Your objective: Reproduce every line of the material below verbatim, without changing anything.
--- start of Provided information ---
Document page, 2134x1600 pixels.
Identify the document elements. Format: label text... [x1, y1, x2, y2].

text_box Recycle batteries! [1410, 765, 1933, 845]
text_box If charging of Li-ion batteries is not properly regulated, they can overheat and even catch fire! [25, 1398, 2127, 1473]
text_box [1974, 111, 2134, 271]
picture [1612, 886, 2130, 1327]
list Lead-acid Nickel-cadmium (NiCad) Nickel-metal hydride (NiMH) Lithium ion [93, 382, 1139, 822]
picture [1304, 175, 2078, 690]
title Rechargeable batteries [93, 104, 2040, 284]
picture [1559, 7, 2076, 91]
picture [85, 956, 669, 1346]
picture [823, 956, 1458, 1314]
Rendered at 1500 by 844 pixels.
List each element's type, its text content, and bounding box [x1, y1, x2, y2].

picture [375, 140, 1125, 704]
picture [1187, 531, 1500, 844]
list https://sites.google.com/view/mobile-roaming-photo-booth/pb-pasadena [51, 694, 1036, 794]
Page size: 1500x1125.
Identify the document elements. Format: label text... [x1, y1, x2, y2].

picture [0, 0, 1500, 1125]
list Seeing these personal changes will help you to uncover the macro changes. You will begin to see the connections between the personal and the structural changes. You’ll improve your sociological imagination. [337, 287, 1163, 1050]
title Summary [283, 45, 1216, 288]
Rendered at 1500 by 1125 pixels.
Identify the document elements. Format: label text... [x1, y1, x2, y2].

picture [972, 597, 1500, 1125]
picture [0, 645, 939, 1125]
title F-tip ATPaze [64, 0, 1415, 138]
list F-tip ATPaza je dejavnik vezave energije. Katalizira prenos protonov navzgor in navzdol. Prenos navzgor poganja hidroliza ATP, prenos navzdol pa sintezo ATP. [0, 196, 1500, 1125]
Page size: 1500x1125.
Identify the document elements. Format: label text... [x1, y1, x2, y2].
--- end of Provided information ---
Solution:
Document page, 2134x1600 pixels.
Identify the document elements. Format: label text... [x1, y1, x2, y2].

text_box Recycle batteries! [1410, 765, 1933, 845]
text_box If charging of Li-ion batteries is not properly regulated, they can overheat and even catch fire! [25, 1398, 2127, 1473]
text_box [1974, 111, 2134, 271]
picture [1612, 886, 2130, 1327]
list Lead-acid Nickel-cadmium (NiCad) Nickel-metal hydride (NiMH) Lithium ion [93, 382, 1139, 822]
picture [1304, 175, 2078, 690]
title Rechargeable batteries [93, 104, 2040, 284]
picture [1559, 7, 2076, 91]
picture [85, 956, 669, 1346]
picture [823, 956, 1458, 1314]
Rendered at 1500 by 844 pixels.
List each element's type, its text content, and bounding box [x1, y1, x2, y2].

picture [375, 140, 1125, 704]
picture [1187, 531, 1500, 844]
list https://sites.google.com/view/mobile-roaming-photo-booth/pb-pasadena [51, 694, 1036, 794]
Page size: 1500x1125.
Identify the document elements. Format: label text... [x1, y1, x2, y2].

picture [0, 0, 1500, 1125]
list Seeing these personal changes will help you to uncover the macro changes. You will begin to see the connections between the personal and the structural changes. You’ll improve your sociological imagination. [337, 287, 1163, 1050]
title Summary [283, 45, 1216, 288]
Rendered at 1500 by 1125 pixels.
Identify the document elements. Format: label text... [x1, y1, x2, y2].

picture [972, 597, 1500, 1125]
picture [0, 645, 939, 1125]
title F-tip ATPaze [64, 0, 1415, 138]
list F-tip ATPaza je dejavnik vezave energije. Katalizira prenos protonov navzgor in navzdol. Prenos navzgor poganja hidroliza ATP, prenos navzdol pa sintezo ATP. [0, 196, 1500, 1125]
Page size: 1500x1125.
Identify the document elements. Format: label text... [x1, y1, x2, y2].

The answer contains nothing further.